GERD is the most common gastrointestinal-related diagnosis made by physicians during clinical visits in the U.S. It is estimated that pain and discomfort from acid reflux impacts over 80 million people at least once per month in the U.S. The standard recommendations for symptomatic GERD patients include lifestyle changes (e.g., diet, scheduled eating times, and sleeping positions) and escalating doses of prescription medications for prolonged periods of time. Long-term, maximum-dose usage of prescription medications has been linked to a variety of other health complications.
About Transoral Incisionless Fundoplication (TIF®) procedure for reflux
Performed without the need for external incisions through the skin, the TIF procedure offers patients who require an anatomical repair another treatment option to correct the underlying cause of GERD. Studies show that for up to three years after the TIF procedure esophageal inflammation (esophagitis) is eliminated and most patients are able to stop using daily PPI medications to control symptoms.
Over 17,000 TIF patients have been treated worldwide since EsophyX® device clearance in 2007. More than 50 peer-review papers from over 40 centers have been published documenting consistent outcomes on over 800 unique study patients. For more information, visit www.GERDHelp.com.
About EsophyX® technology
The original EsophyX device was cleared by the FDA in 2007. EGS launched the third generation EsophyX device, the EsophyX Z in 2015. The technology has continued to evolve and is a clinically-backed tool for physician use in the treatment of GERD. The EsophyX technology now enables surgeons and gastroenterologists to use a wider selection of endoscopes–including low profile and larger high-definition models—to treat the underlying anatomical cause of GERD. The EsophyX technology is used to reconstruct the gastroesophageal valve (GEV) and restore its function as a barrier, preventing stomach acids refluxing back into the esophagus. The device is inserted through the patient’s mouth with direct visual guidance from an endoscope.

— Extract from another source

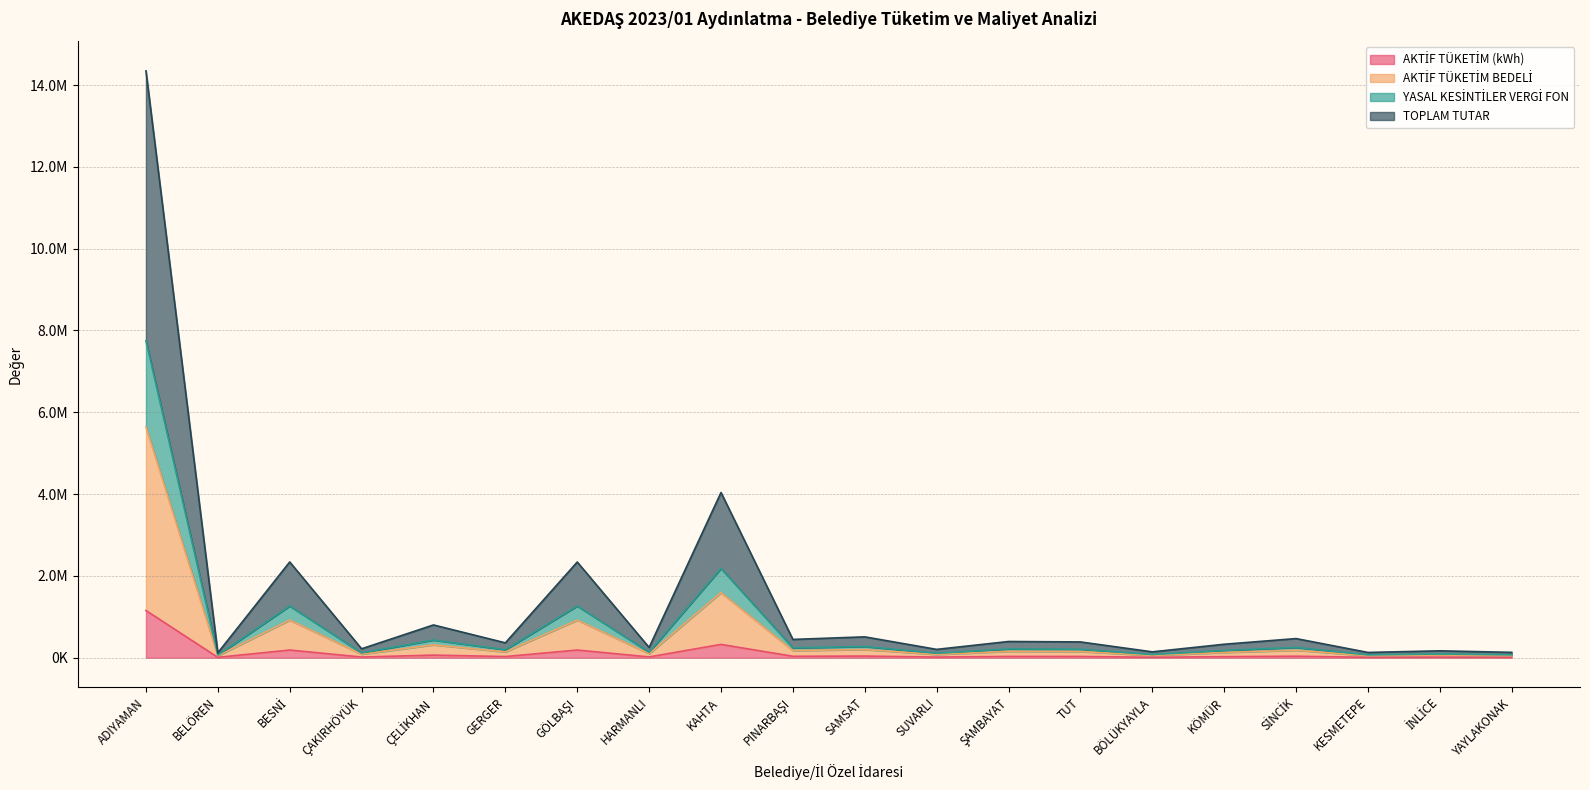

What is the label of the 18th point from the left?

KESMETEPE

About EndoGastric Solutions®
Based in Redmond, WA, EndoGastric Solutions, Inc. (www.endogastricsolutions.com), is a medical device company focused on developing and commercializing innovative, evidence-based, incisionless surgical technology for the treatment of gastroesophageal reflux disease (GERD). EGS has combined the most advanced concepts in gastroenterology and surgery to develop the Transoral Incisionless Fundoplication (TIF®) procedure—a minimally invasive solution that addresses a significant unmet clinical need.

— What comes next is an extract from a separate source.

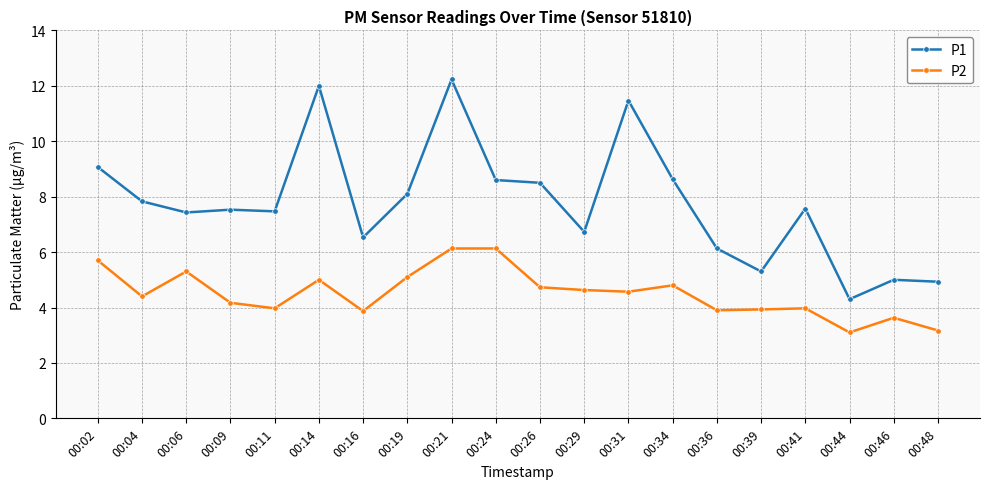

How many lines are shown in the chart?

2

The EsophyX device with SerosaFuse fasteners is indicated for use in transoral tissue approximation, full thickness plication and ligation in the GI tract and is indicated for the treatment of symptomatic chronic gastroesophageal reflux disease in patients who require and respond to pharmacological therapy. It is also indicated to narrow the gastroesophageal junction and reduce hiatal hernia ≤ 2cm in size in patients with symptomatic chronic gastroesophageal reflux disease.